Against an emergency response to poverty

I agree with Adanna Shallowe that we need radical solutions to the problems of poverty in the United Kingdom, but I don’t think an “emergency response” is the answer.

The RSA

I would argue an “emergency response” allows wealth to abdicate responsibility for poverty, as if they have no part in the cause of hardship. We also need to recognise, a government engaged in hostile actions against the poorest among us, cannot be trusted to respond urgently or adequately?

The grim reality is we’re born into a very specific set of economic circumstances. A family, community, society, country, and world, with conditions that govern our progress from day one. In fact I think it goes back beyond that, nine months, minus several generations, as far as can be remembered. Those conditions, that history, define how we think and our ability to prosper.

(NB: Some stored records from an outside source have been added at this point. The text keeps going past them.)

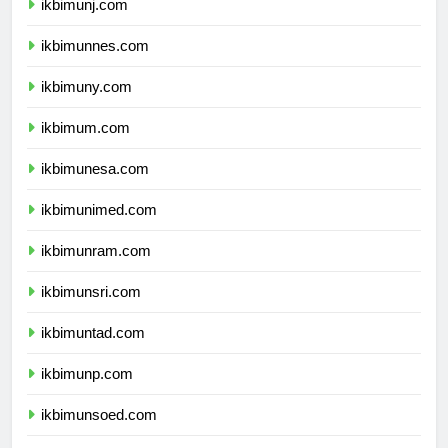
ikbimunj.com
ikbimunnes.com
ikbimuny.com
ikbimum.com
ikbimunesa.com
ikbimunimed.com
ikbimunram.com
ikbimunsri.com
ikbimuntad.com
ikbimunp.com
ikbimunsoed.com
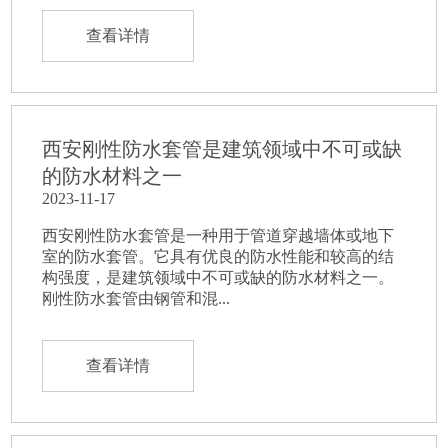
查看详情
西安刚性防水套管是建筑领域中不可或缺
的防水材料之一
2023-11-17
西安刚性防水套管是一种用于管道穿越墙体或地下
室的防水套管。它具有优良的防水性能和较高的结
构强度，是建筑领域中不可或缺的防水材料之一。
刚性防水套管由钢管和混...
查看详情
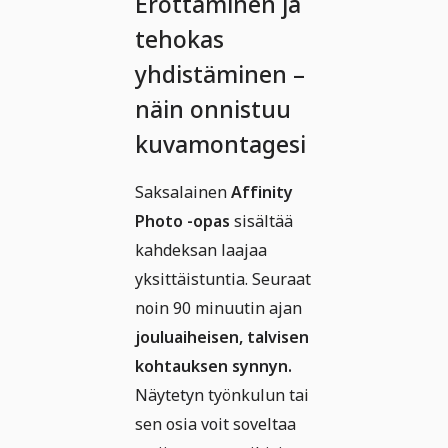
Erottaminen ja
tehokas
yhdistäminen –
näin onnistuu
kuvamontagesi
Saksalainen
Affinity
Photo -opas
sisältää
kahdeksan laajaa
yksittäistuntia. Seuraat
noin 90 minuutin ajan
jouluaiheisen, talvisen
kohtauksen synnyn.
Näytetyn työnkulun tai
sen osia voit soveltaa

That said, we need to remember, current levels of poverty in this country are a direct result of Tory attempts to dismantle the welfare state, while also making the poorest pay for the sins of the richest. Those at the bottom of the economic pyramid are paying for the greed of a banking industry that crashed the economy in 2008.

Wealth treats poor as “other”, as something to be feared and demonised, a burden to be survived. They think of us as feckless beggars. That’s why I don’t like the idea of an “emergency response”. We risk falling into a hole dug by the Tories, a bear-trap, that lets them treat the poorest as lesser citizens.

We are not victims of a natural disaster that destroyed a costal village, or flooded a delta, or swept away everything in a tidal wave. We are the product of an economic system that puts the accumulation of wealth above everything else. One that seeks to fatigue “you in every way – physically, mentally, (and) financially”.

Framing poverty as if it were some kind of natural disaster, and using an emergency response to sort it out, asks us to give cash so those who have lost everything can be helped. Charity is a short term solution, for an acute problem, and allows wealth a choice, they can choose not to give.

We need solutions that are mandatory.

I agree with Ms Shallowe, we need a universal basic income, and legislative recognition of social rights. To achieve this we have to unpick everything, repurpose trousers into a skirt while trying not to flash our arse. It’s possible but not easy. The poor of this country are not charity cases deserving of handouts. We are full citizens who should be afforded all the privileges one of the richest countries in the world has to offer.

This is a clumsy example but is the clearest way to explain. A child born into wealth gets a private education. That child will do better than someone born into a family with no money. The former has a better chance of getting a well paying job, and living a longer life, than the child who lives without the instruction manual.

I use the term instruction manual to make the point, wealth get to navigate the world they live in. The poor get no such chance. We must learn for ourselves how to survive, while all the time being told, the rich get richer, and the poor get poorer, as if it’s the natural way of things. It is not.

The narrative of “emergency response” should be replaced with one of equal rights. Frame poverty, not as an an economic issue, but as an abuse of our human rights. As citizens of the fifth largest economy in the world we have the right to a fulfilling life. And in this world, the right to a life means having money.

We are not poor through choice, we are poor though circumstance. Poverty is not a lack of character, it’s a lack of money. Give it to those who have none and they will use it. They will be happier, and more productive, and the world will be better for it.